OK, #2 I really can't answer. I have not really had to deal with a lot of the cravings yet. I'm sure that will change when I least expect it. I will be very interested to see what others have to offer and what tools they use to fight their cravings.
Ha funnyweaver. @sarah yea.i have to really think on this.i like these posts that make you think
I heard it, "If you want to make God laugh, tell him your plans."
I only have the answer to #1 right now. I was so tired of taking vicodin every single day. I had a legitimate script and always took it the way I was supposed to. It scared me that I relayed on this drug so much. I come from a family of addicts and whether it is genetic or a learned behavior, I know that somewhere inside me it is laying in wait. So I guess that I was aware at the rate I was going it was only a matter of time before I got out of control. I am like Ric and superstitious about saying never. What is the saying... we say never and God laughs. I can tell you that I have not had any drugs in over a month and have not had anything to drink in over a year. I plan on it staying that way.

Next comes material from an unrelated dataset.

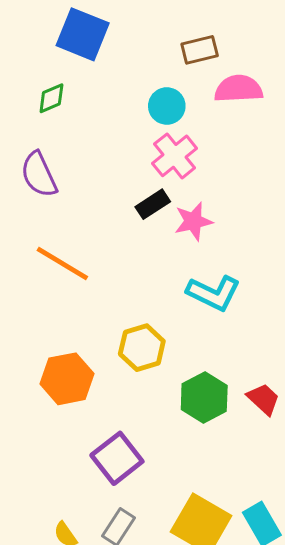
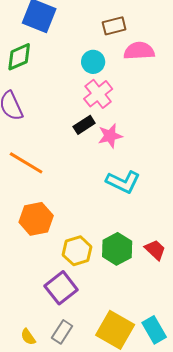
green diamond: (51, 98) -> (19, 57), size x1.4
yellow hexagon: (142, 348) -> (77, 251), moved
orange hexagon: (67, 379) -> (36, 219), moved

I need to think about this one as there are so many answers so i need to write it down and pick the top 3...
2 - The way I've stayed clean for the last 17 months is because of the three step plan I put in place, with the most important piece being telling my secret. I found that once everyone knows (who needs to know, i.e., family, doc, dentist, etc) it is very, very hard to relapse. When my head starts talking to me, I talk to my wife. I've posted this before - medicine cabinets, people I know who've just had surgery or dental work (including my children) were and are sources. But since my wife knows this, she helps keep me headed in the right direction (watches me like a hawk).
3 - Finally pride - after all this time I have none left. I'm working on living a life and doing things that I can be proud of, but that will take some time. For me, pride had very little to do with my addiction. The minute I started lying to my children most of my emotional insides were trashed.